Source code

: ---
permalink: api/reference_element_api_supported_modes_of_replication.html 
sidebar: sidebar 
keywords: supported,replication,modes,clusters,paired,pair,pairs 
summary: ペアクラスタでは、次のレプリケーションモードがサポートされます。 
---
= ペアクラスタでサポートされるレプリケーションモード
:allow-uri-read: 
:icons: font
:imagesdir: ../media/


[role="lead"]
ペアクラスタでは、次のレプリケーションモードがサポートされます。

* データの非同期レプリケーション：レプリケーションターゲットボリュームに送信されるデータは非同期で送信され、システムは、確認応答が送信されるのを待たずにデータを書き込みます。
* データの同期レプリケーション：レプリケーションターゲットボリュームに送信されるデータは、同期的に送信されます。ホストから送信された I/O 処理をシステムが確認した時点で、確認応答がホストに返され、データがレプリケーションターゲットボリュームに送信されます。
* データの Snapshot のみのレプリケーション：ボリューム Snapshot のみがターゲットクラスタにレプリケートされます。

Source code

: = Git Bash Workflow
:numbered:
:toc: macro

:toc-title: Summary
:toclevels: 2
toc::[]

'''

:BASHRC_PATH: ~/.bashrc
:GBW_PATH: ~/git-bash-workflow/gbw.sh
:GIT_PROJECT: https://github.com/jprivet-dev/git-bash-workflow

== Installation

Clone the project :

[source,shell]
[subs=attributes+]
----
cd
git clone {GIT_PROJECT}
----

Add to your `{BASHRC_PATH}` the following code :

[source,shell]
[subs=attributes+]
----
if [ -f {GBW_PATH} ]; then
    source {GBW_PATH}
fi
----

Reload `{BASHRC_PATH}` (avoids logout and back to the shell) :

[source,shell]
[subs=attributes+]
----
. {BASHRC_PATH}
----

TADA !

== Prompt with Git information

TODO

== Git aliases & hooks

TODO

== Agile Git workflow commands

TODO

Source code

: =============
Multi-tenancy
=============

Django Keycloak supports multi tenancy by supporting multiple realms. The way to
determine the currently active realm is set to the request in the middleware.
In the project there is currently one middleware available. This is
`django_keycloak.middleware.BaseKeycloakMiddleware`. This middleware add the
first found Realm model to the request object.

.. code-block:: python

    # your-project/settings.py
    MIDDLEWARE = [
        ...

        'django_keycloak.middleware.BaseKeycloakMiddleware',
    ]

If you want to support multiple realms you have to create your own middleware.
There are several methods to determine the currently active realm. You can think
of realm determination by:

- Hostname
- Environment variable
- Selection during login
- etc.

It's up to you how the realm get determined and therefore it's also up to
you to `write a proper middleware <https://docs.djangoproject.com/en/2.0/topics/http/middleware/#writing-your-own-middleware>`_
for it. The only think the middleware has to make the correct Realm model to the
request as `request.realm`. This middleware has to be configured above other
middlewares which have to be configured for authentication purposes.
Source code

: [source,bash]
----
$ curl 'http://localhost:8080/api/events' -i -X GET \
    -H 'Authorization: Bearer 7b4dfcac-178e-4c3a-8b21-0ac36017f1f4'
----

**********

• _Problem requirements_:
Would you please transcribe the lines above exactly, starting with the first line of the material and ending with the line that has "determine the currently active realm is"?

• _Answer below_:
Source code

: ---
permalink: api/reference_element_api_supported_modes_of_replication.html 
sidebar: sidebar 
keywords: supported,replication,modes,clusters,paired,pair,pairs 
summary: ペアクラスタでは、次のレプリケーションモードがサポートされます。 
---
= ペアクラスタでサポートされるレプリケーションモード
:allow-uri-read: 
:icons: font
:imagesdir: ../media/


[role="lead"]
ペアクラスタでは、次のレプリケーションモードがサポートされます。

* データの非同期レプリケーション：レプリケーションターゲットボリュームに送信されるデータは非同期で送信され、システムは、確認応答が送信されるのを待たずにデータを書き込みます。
* データの同期レプリケーション：レプリケーションターゲットボリュームに送信されるデータは、同期的に送信されます。ホストから送信された I/O 処理をシステムが確認した時点で、確認応答がホストに返され、データがレプリケーションターゲットボリュームに送信されます。
* データの Snapshot のみのレプリケーション：ボリューム Snapshot のみがターゲットクラスタにレプリケートされます。

Source code

: = Git Bash Workflow
:numbered:
:toc: macro

:toc-title: Summary
:toclevels: 2
toc::[]

'''

:BASHRC_PATH: ~/.bashrc
:GBW_PATH: ~/git-bash-workflow/gbw.sh
:GIT_PROJECT: https://github.com/jprivet-dev/git-bash-workflow

== Installation

Clone the project :

[source,shell]
[subs=attributes+]
----
cd
git clone {GIT_PROJECT}
----

Add to your `{BASHRC_PATH}` the following code :

[source,shell]
[subs=attributes+]
----
if [ -f {GBW_PATH} ]; then
    source {GBW_PATH}
fi
----

Reload `{BASHRC_PATH}` (avoids logout and back to the shell) :

[source,shell]
[subs=attributes+]
----
. {BASHRC_PATH}
----

TADA !

== Prompt with Git information

TODO

== Git aliases & hooks

TODO

== Agile Git workflow commands

TODO

Source code

: =============
Multi-tenancy
=============

Django Keycloak supports multi tenancy by supporting multiple realms. The way to
determine the currently active realm is set to the request in the middleware.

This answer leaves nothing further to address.